À travers ce trou de souris, ils échangent leurs histoires. Alice raconte sa rencontre avec le lapin blanc, et pour une fois, on l’écoute vraiment. Malgré leur différence d’âge, une véritable amitié naît, la seule qu’ils pourront vivre dans ce lieu oppressant.
Mais tout bascule lors d’un incident : une chance de fuir se présente pour Alice et Ash… mais ils ne sont pas les seuls à s’échapper. Une créature enfermée dans le sous-sol prend également la fuite, prête à mettre Alice et Ash en grand danger.


Alice cours, le lapin chasse…
Alice est sortie de l’asile, mais le monde extérieur s’avère encore plus dangereux que les murs qui la retenaient captive. L’incendie leur a permis de fuir… oui, mais le Jabberwocky s’est également échappé, une créature terrifiante et d’une puissance effrayante.
Aux côtés d’Ash, Alice doit non seulement survivre, mais aussi tenter d’éliminer cette menace. Selon Ash, Alice détient une magie particulière qui pourrait tuer le Jabberwocky… une idée qui paraît complètement impossible à ses yeux.
Pourtant, elle décide de lui faire confiance et se lance avec lui dans cette quête improbable. Ensemble, ils arpentent les ruelles de la vieille ville, et leur premier arrêt est chez la grand-mère d’Ash, une visite qui permettra à Alice de découvrir son vrai nom : Nicholas.
Là-bas, ils apprennent davantage sur le Jabberwocky et sur la manière de le vaincre : il leur faut une lame vorpale, une arme capable de mettre fin à la créature. Pour réussir cette mission, Alice devra se faire passer pour un garçon. Dans ce monde, les femmes sont vendues, prostituées, réduites à des objets… et, pour ne rien arranger, le lapin ne cesse de traquer Alice, prêt à tout pour la récupérer.
Cours, Alice, cours…
Le lapin n’est pas le seul danger qu’Alice devra affronter. Oh non… sur sa route, elle fera la rencontre de créatures encore plus terrifiantes. Dans la vieille ville règnent des hommes sans pitié qui se font appeler par des noms familiers… mais n’ont rien à voir avec les personnages enfantins du conte original.
Il y a la Chenille, un caïd cruel au service de ses propres vices, et le Morse, un autre chef de gang qui dévore et déchiquette sans remords les femmes qu’il capture, dans l’espoir de trouver une mage et de s’approprier ses pouvoirs.
Alice, accompagnée d’Ash, devra non seulement fuir ces monstres, mais aussi trouver une manière de survivre et peut‑être même de se battre. Sa route sera semée de dangers, et chacun de ces ennemis lui rappellera qu’ici, la magie et l’horreur ne font qu’un.

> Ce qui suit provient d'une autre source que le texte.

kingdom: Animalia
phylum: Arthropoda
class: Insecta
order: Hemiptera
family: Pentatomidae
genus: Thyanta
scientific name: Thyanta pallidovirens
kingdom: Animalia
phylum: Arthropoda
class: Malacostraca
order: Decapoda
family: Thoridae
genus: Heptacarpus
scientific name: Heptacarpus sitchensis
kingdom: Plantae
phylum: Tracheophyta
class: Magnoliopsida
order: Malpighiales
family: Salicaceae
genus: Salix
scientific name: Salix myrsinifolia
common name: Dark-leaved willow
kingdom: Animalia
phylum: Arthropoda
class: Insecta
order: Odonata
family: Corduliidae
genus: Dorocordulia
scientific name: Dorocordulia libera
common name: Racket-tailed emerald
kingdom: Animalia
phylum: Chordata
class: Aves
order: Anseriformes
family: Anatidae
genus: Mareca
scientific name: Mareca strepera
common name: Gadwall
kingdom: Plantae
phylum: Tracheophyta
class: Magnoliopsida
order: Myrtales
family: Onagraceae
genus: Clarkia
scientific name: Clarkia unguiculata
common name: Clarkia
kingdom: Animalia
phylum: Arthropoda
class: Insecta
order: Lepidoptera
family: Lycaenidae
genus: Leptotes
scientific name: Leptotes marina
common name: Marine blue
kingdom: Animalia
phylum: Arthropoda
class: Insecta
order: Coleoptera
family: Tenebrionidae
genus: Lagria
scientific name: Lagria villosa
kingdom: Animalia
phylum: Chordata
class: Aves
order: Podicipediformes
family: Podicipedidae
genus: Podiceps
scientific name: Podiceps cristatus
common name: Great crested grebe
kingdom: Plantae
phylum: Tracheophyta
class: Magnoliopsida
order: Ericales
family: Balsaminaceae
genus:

C’est la fin… enfin, pas complètement !
Après avoir terminé Alice, je dois dire que j’ai ressenti une certaine frustration. Impossible de rester sur une conclusion pareille ! Nous laisser comme ça aurait été vraiment dommage… et heureusement, ce n’est pas le cas.
En creusant un peu, on se rend compte que Christina Henry a bien plus développé cet univers qu’on pourrait le croire. Et celui qui retient particulièrement notre attention, c’est The Red Queen (autrement dit La Reine Rouge). Et là, bonne nouvelle : il s’agit tout simplement de la suite directe d’Alice… autant dire qu’il ne m’en fallait pas plus pour être conquise !
Ce n’est pas tout. De l’autre côté du miroir vient également enrichir cet univers déjà très dense. Il faut dire qu’avec un monde aussi sombre et dérangeant, il y a encore énormément de choses à explorer…
Pour l’instant, 404 Éditions n’a pas encore annoncé la sortie de ces titres, mais ce n’est sans doute qu’une question de temps. Et si l’envie vous prend, vous pourrez ensuite partir à la rencontre du Petit Chaperon Rouge… ou vous plonger dans Near the Bone, qui propose cette fois un récit original.